Text-based design files
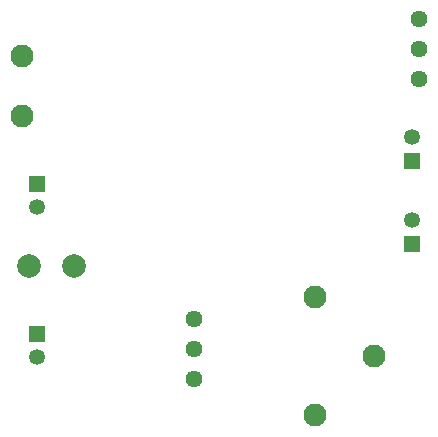
<source format=gbr>
%TF.GenerationSoftware,KiCad,Pcbnew,(5.1.8)-1*%
%TF.CreationDate,2021-01-15T14:34:29+00:00*%
%TF.ProjectId,Bat_Listner_JLCPCB,4261745f-4c69-4737-946e-65725f4a4c43,rev?*%
%TF.SameCoordinates,Original*%
%TF.FileFunction,Soldermask,Bot*%
%TF.FilePolarity,Negative*%
%FSLAX46Y46*%
G04 Gerber Fmt 4.6, Leading zero omitted, Abs format (unit mm)*
G04 Created by KiCad (PCBNEW (5.1.8)-1) date 2021-01-15 14:34:29*
%MOMM*%
%LPD*%
G01*
G04 APERTURE LIST*
%ADD10C,1.350000*%
%ADD11R,1.350000X1.350000*%
%ADD12C,1.950000*%
%ADD13C,1.440000*%
%ADD14C,2.000000*%
G04 APERTURE END LIST*
D10*
%TO.C,J2*%
X137795000Y-71850000D03*
D11*
X137795000Y-69850000D03*
%TD*%
%TO.C,J3*%
X169545000Y-67945000D03*
D10*
X169545000Y-65945000D03*
%TD*%
D11*
%TO.C,J5*%
X169545000Y-74930000D03*
D10*
X169545000Y-72930000D03*
%TD*%
D12*
%TO.C,J6*%
X166370000Y-84455000D03*
X161370000Y-79455000D03*
X161370000Y-89455000D03*
%TD*%
D13*
%TO.C,RV1*%
X151130000Y-81280000D03*
X151130000Y-83820000D03*
X151130000Y-86360000D03*
%TD*%
%TO.C,RV2*%
X170180000Y-55880000D03*
X170180000Y-58420000D03*
X170180000Y-60960000D03*
%TD*%
D14*
%TO.C,TP2*%
X140970000Y-76835000D03*
%TD*%
%TO.C,TP1*%
X137160000Y-76835000D03*
%TD*%
D11*
%TO.C,J4*%
X137795000Y-82550000D03*
D10*
X137795000Y-84550000D03*
%TD*%
D12*
%TO.C,IC3*%
X136525000Y-59095000D03*
X136525000Y-64095000D03*
%TD*%
M02*

</source>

EXERCISE:
Every entry above, pictures excluded, needs to be duplicated exactly.

RESULT:
<source format=gbr>
%TF.GenerationSoftware,KiCad,Pcbnew,(5.1.8)-1*%
%TF.CreationDate,2021-01-15T14:34:29+00:00*%
%TF.ProjectId,Bat_Listner_JLCPCB,4261745f-4c69-4737-946e-65725f4a4c43,rev?*%
%TF.SameCoordinates,Original*%
%TF.FileFunction,Soldermask,Bot*%
%TF.FilePolarity,Negative*%
%FSLAX46Y46*%
G04 Gerber Fmt 4.6, Leading zero omitted, Abs format (unit mm)*
G04 Created by KiCad (PCBNEW (5.1.8)-1) date 2021-01-15 14:34:29*
%MOMM*%
%LPD*%
G01*
G04 APERTURE LIST*
%ADD10C,1.350000*%
%ADD11R,1.350000X1.350000*%
%ADD12C,1.950000*%
%ADD13C,1.440000*%
%ADD14C,2.000000*%
G04 APERTURE END LIST*
D10*
%TO.C,J2*%
X137795000Y-71850000D03*
D11*
X137795000Y-69850000D03*
%TD*%
%TO.C,J3*%
X169545000Y-67945000D03*
D10*
X169545000Y-65945000D03*
%TD*%
D11*
%TO.C,J5*%
X169545000Y-74930000D03*
D10*
X169545000Y-72930000D03*
%TD*%
D12*
%TO.C,J6*%
X166370000Y-84455000D03*
X161370000Y-79455000D03*
X161370000Y-89455000D03*
%TD*%
D13*
%TO.C,RV1*%
X151130000Y-81280000D03*
X151130000Y-83820000D03*
X151130000Y-86360000D03*
%TD*%
%TO.C,RV2*%
X170180000Y-55880000D03*
X170180000Y-58420000D03*
X170180000Y-60960000D03*
%TD*%
D14*
%TO.C,TP2*%
X140970000Y-76835000D03*
%TD*%
%TO.C,TP1*%
X137160000Y-76835000D03*
%TD*%
D11*
%TO.C,J4*%
X137795000Y-82550000D03*
D10*
X137795000Y-84550000D03*
%TD*%
D12*
%TO.C,IC3*%
X136525000Y-59095000D03*
X136525000Y-64095000D03*
%TD*%
M02*

</source>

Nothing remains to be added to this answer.